* [Data shown]
★ ★ ★ ★

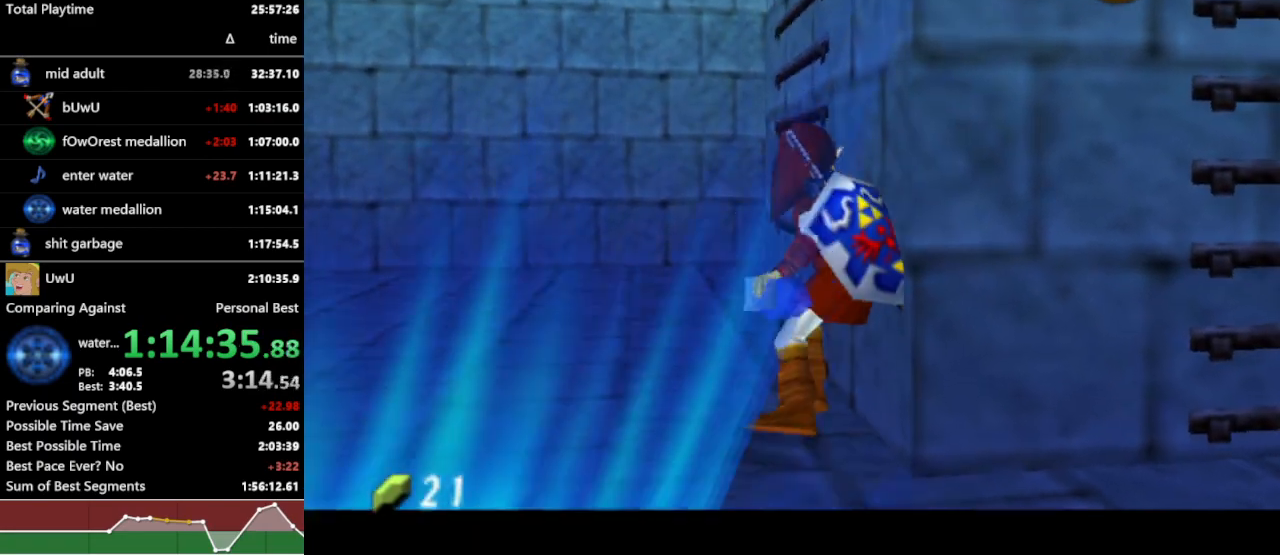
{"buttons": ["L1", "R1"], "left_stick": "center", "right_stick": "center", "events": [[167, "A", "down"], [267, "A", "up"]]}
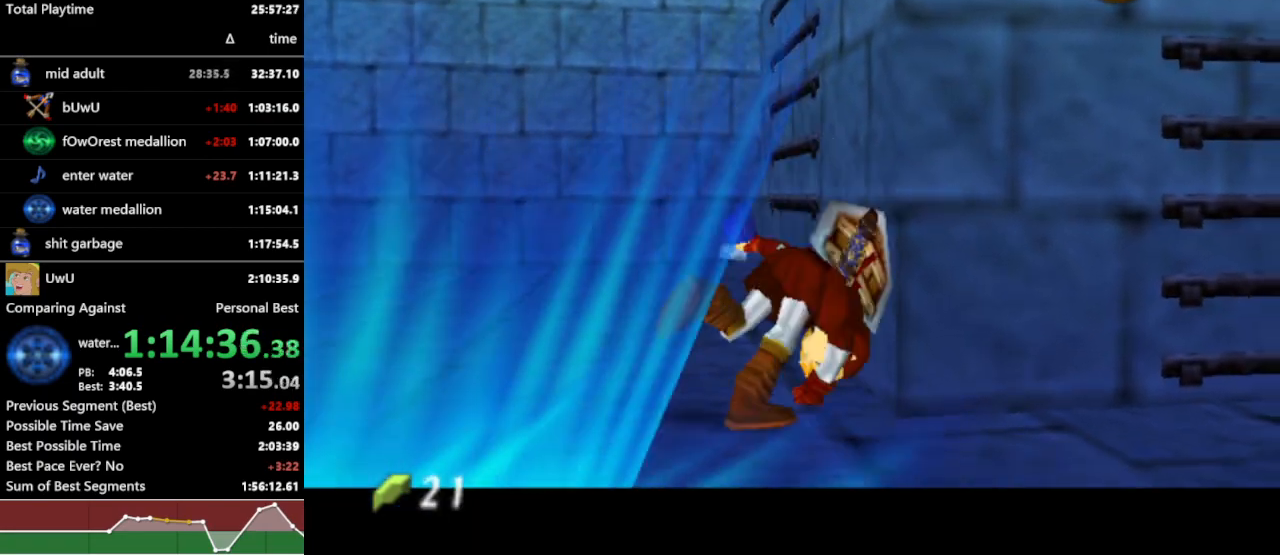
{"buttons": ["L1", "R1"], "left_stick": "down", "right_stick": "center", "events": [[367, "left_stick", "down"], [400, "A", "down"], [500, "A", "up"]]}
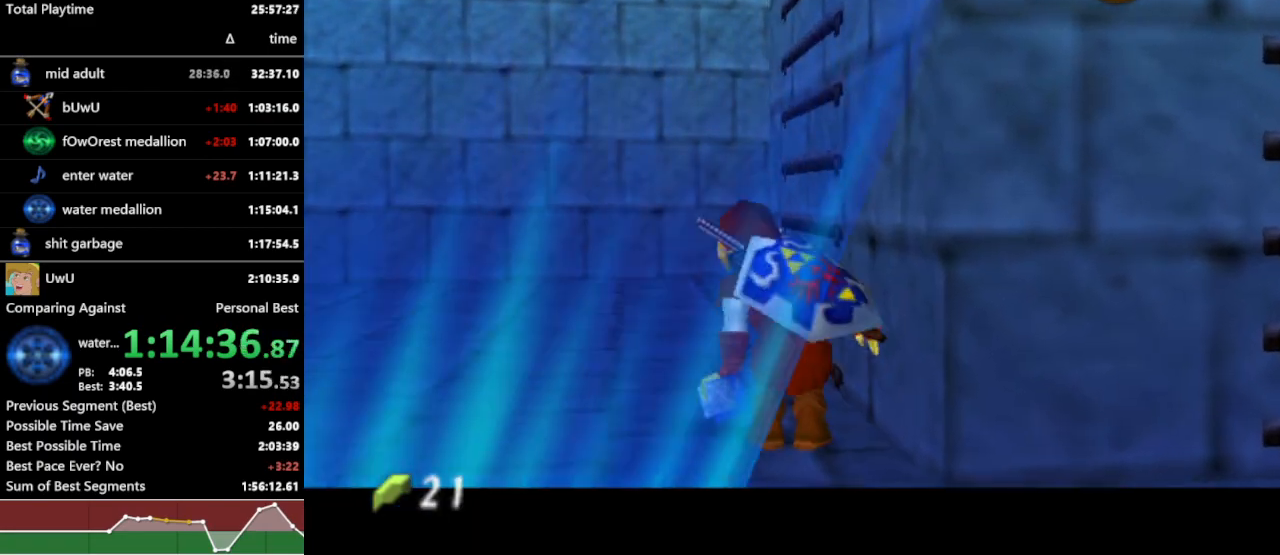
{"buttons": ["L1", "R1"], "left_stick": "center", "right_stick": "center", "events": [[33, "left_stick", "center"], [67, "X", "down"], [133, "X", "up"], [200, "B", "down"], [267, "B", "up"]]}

★ ★ ★ ★

* [Work item] A verbatim transcription of the listing is expected, with no pictures included.

* [Response area]
{"buttons": ["L1", "R1"], "left_stick": "center", "right_stick": "center", "events": [[167, "A", "down"], [267, "A", "up"]]}
{"buttons": ["L1", "R1"], "left_stick": "down", "right_stick": "center", "events": [[367, "left_stick", "down"], [400, "A", "down"], [500, "A", "up"]]}
{"buttons": ["L1", "R1"], "left_stick": "center", "right_stick": "center", "events": [[33, "left_stick", "center"], [67, "X", "down"], [133, "X", "up"], [200, "B", "down"], [267, "B", "up"]]}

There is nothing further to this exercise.